A Maryland woman who fled to Cameroon after being convicted last year for her role in the forced detention of an 11-year-old girl has been expelled from her native African country and returned to the United States to serve the prison sentence she skipped out on, federal officials announced yesterday.
Theresa Mubang, 42, a naturalized U.S. citizen, was returned to the United States on Saturday after being detained in Cameroon last week. Last year, a federal jury in U.S. District Court in Greenbelt convicted Mubang of involuntary servitude and harboring an illegal alien for financial gain.
The Silver Spring woman had been allowed to await her sentencing hearing at home to care for her children. She removed her electronic monitoring device and fled.
On Feb. 28, Mubang was sentenced in absentia to 17 1/2 years in prison and ordered to pay $100,000 in restitution to the victim, who is now 18. "This case shows that human trafficking remains a 21st-century crime," Marcy Forman, director of the U.S. Immigration and Customs Enforcement's Office of Investigations, said in a statement.
Because the United States does not have an extradition treaty with Cameroon, Mubang's return required cooperation between the countries.

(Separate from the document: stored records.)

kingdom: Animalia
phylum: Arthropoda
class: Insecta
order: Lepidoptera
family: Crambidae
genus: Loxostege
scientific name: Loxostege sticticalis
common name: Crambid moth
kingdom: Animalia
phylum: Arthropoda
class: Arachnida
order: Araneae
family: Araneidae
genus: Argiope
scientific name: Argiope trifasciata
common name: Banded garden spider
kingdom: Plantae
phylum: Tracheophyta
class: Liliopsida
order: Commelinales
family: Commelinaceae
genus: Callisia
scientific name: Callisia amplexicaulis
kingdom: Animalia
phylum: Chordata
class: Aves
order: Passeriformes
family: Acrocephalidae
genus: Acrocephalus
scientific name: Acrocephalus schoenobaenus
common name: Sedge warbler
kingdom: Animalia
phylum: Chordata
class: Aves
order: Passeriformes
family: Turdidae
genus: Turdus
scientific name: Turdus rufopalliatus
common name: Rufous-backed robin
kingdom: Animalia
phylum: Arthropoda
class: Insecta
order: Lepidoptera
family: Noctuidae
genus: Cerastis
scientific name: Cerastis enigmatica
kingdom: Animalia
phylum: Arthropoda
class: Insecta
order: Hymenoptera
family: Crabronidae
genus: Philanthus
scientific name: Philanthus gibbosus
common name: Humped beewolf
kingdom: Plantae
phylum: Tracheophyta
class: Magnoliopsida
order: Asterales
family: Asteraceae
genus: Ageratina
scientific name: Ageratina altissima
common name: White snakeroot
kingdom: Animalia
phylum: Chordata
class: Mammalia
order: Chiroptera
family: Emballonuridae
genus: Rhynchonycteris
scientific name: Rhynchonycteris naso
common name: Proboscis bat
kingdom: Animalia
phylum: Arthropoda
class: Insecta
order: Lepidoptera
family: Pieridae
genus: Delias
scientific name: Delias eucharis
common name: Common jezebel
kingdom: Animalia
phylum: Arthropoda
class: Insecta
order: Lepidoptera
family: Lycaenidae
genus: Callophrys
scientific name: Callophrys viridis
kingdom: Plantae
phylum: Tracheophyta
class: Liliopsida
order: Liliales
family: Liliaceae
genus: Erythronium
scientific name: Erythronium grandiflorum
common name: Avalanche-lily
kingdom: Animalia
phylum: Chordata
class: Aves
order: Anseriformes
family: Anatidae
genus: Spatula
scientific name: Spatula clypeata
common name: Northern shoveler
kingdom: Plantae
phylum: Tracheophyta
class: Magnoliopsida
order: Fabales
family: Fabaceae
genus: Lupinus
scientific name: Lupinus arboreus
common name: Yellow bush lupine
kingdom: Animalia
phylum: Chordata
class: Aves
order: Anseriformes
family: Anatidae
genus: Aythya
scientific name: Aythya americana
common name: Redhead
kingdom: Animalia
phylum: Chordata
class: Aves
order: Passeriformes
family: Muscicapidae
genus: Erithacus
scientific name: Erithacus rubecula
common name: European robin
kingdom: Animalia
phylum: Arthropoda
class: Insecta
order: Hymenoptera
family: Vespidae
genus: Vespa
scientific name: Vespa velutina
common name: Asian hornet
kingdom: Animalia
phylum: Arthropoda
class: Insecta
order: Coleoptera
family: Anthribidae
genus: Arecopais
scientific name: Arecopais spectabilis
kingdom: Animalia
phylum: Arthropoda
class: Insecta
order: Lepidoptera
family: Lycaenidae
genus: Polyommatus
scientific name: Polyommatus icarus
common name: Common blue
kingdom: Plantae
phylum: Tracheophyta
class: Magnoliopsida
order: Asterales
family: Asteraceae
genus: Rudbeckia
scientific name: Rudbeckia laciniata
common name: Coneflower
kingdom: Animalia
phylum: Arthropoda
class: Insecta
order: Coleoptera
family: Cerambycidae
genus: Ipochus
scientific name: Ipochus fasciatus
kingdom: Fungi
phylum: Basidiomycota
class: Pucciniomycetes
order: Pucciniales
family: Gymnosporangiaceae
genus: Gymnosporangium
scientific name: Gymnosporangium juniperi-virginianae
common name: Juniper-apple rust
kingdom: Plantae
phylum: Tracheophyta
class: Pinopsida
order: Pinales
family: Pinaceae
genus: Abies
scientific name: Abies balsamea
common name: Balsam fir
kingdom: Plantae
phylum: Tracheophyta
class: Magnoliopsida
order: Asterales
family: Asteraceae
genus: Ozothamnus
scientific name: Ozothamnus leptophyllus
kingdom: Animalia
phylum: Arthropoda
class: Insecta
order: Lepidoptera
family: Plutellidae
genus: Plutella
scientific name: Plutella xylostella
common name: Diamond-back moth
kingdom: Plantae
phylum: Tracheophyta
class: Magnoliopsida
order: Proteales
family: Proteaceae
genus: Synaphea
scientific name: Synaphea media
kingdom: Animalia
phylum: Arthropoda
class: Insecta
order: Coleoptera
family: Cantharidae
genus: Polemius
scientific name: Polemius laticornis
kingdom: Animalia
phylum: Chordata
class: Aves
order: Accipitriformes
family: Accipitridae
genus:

Prosecutors said Mubang used a false passport in 1996 to bring Evelyn Chumbow from Cameroon into the United States. Mubang told Chumbow's family that the child would receive a better life and an education in American schools.
Instead, according to court testimony, Mubang cut off communication between Chumbow and her family, and forced the child to work as a cook and maid in Mubang's home. Mubang forbade Chumbow to attend school or make friends with other children. She used a high-heeled shoe, a metal broom handle, a cable TV wire and her fists to beat the child, according to court testimony.
Chumbow escaped the Mubang home while Mubang attended a conference, prosecutors said.